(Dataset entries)
■ ■ ■ ■ ■
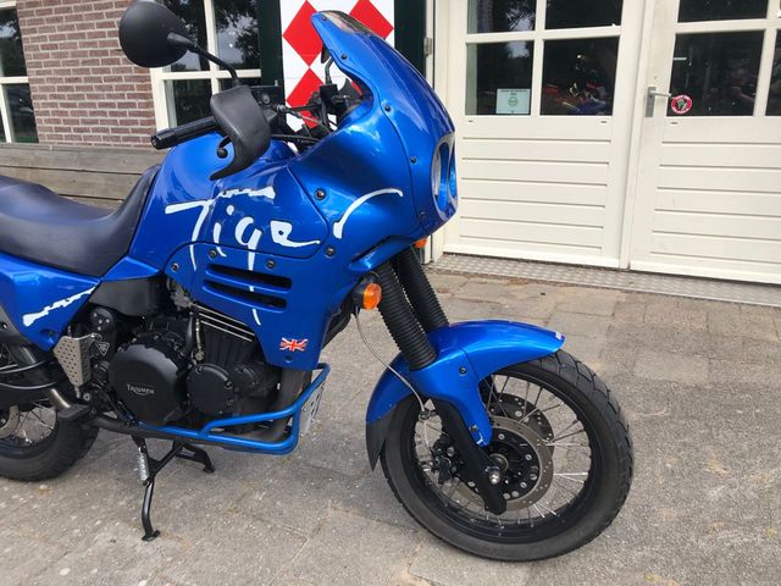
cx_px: 390
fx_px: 632
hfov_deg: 63.4
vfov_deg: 49.7
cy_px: 293
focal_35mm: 28
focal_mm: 3.99
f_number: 1.8
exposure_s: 1/480
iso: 20
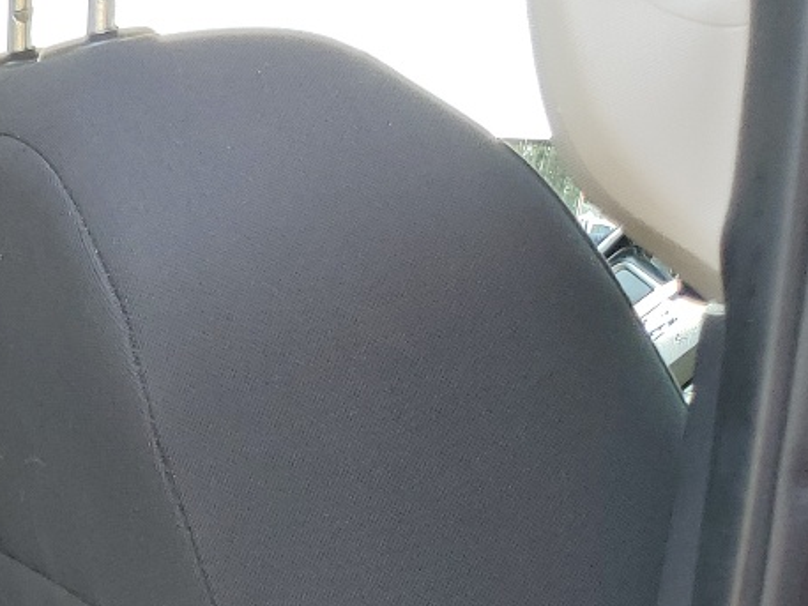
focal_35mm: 91
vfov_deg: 15.7
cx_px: -430
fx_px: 2125
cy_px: 710
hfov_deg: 18.8
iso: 50
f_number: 1.5
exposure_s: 1/263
■ ■ ■ ■ ■
_Task directions:_ Begin at the line containing "f_number: 1.8" and stop at the final line of the data. Retype those lines exactly, without the pictures.

_Result of this task:_
f_number: 1.8
exposure_s: 1/480
iso: 20
focal_35mm: 91
vfov_deg: 15.7
cx_px: -430
fx_px: 2125
cy_px: 710
hfov_deg: 18.8
iso: 50
f_number: 1.5
exposure_s: 1/263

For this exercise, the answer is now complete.